> I've just finished reading Chapter 3 "Generators" of Thomas
> Christopher's book "Icon Programming Language Handbook"
>
> It's starting to look to me like (Un)Icon might be a bit too
> "idiomatic" for my liking or purposes.
Keep it as a casual learning exercise then. It will definitely help you think.
My first real project as an Icon newbie was a personal attempt at writing a
FORTRAN to C converter. In principle it's almost a no-brainer. However my
first code was clunky and slower than a wet weekend. I reached a point where
it wasn't going to get better and I dropped it.
When I came back to it later, I started again, somehow managed to do the Icon
"right", and the effectiveness and performance was much much better. I would
have even finished it if I didn't have to change jobs into a completely
difference sphere of computing! I wonder where that code is now.......

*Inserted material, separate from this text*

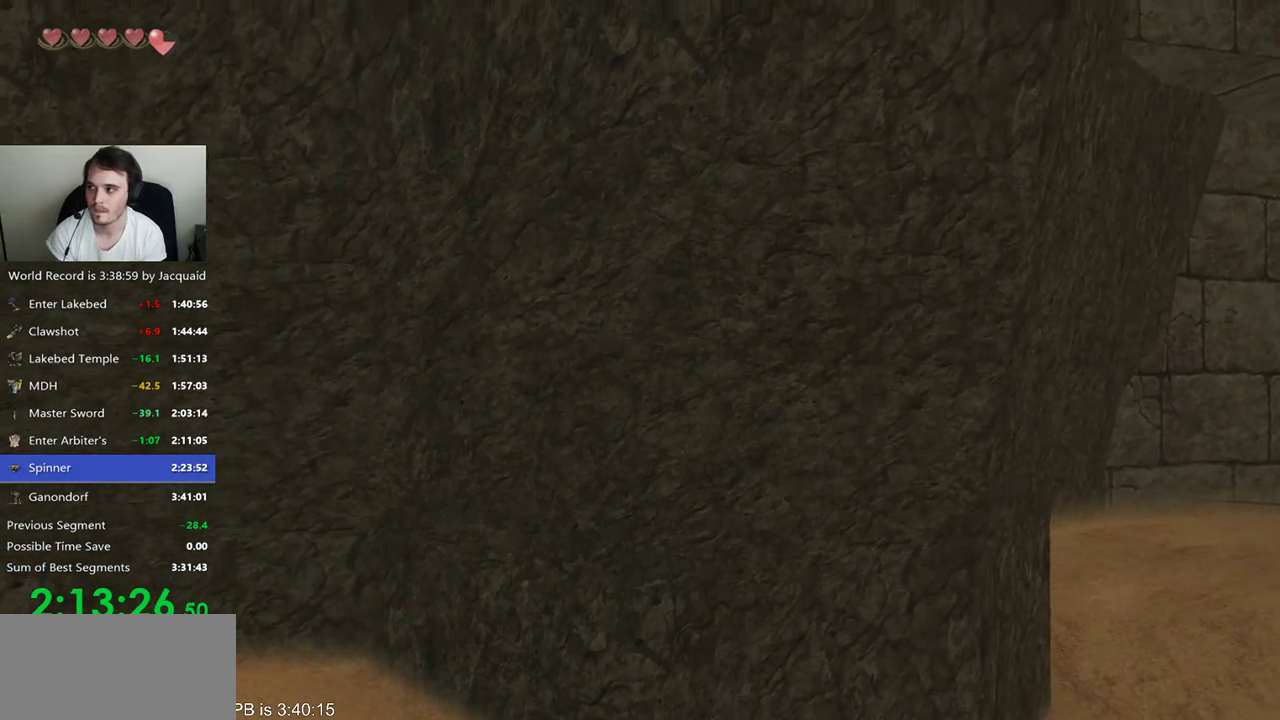
{"dt_ms": 500, "buttons": ["L2"], "left_stick": "center", "right_stick": "center", "events": [[167, "L2", "up"], [300, "L2", "down"]]}
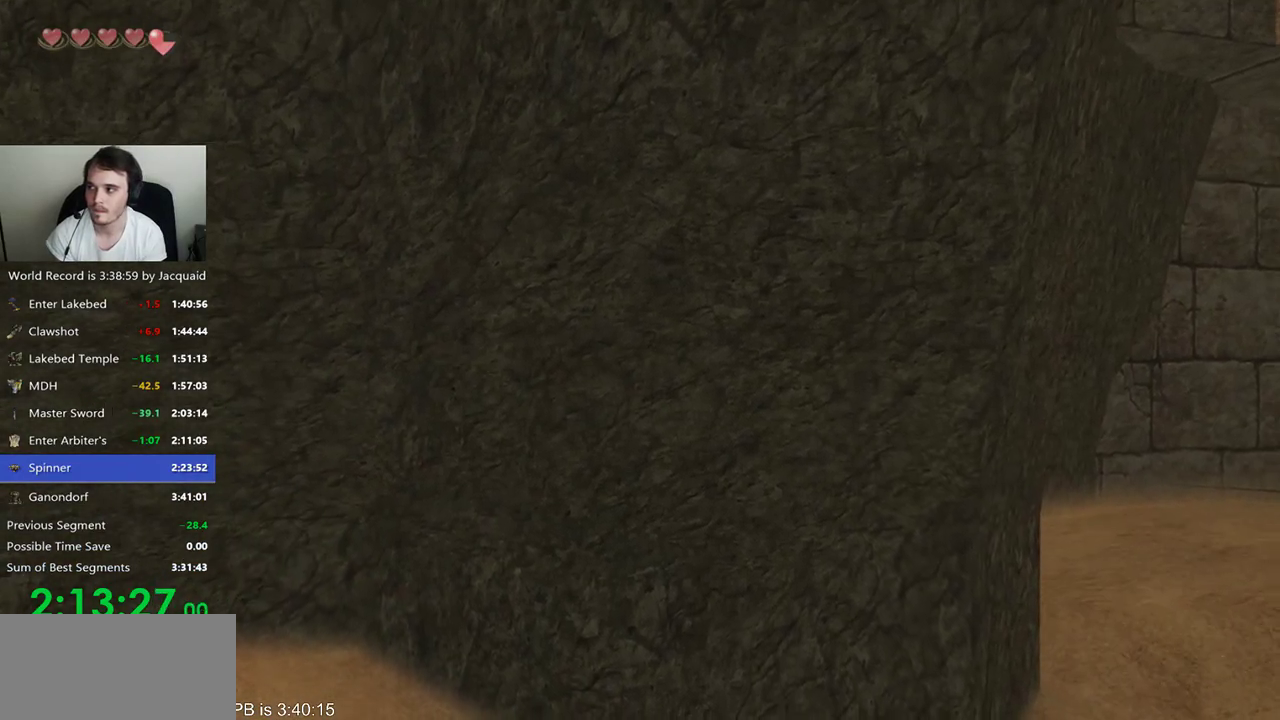
{"dt_ms": 500, "buttons": ["L2"], "left_stick": "center", "right_stick": "center", "events": [[167, "L2", "up"], [300, "L2", "down"]]}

> At this initial stage of learning the language, I'm not interested in
> all the esoteric stuff, and layers upon layer of abstraction and
> obfuscation.
This puzzles me. I think what you really mean is the perhaps abstract nature,
focussing on the feature but not a big task that exploits and explains it? I
know that the main books tend to focus directly on the feature the current
section is talking about, without using it in a project. The treatment is
perhaps more mathematical than teaching a trade.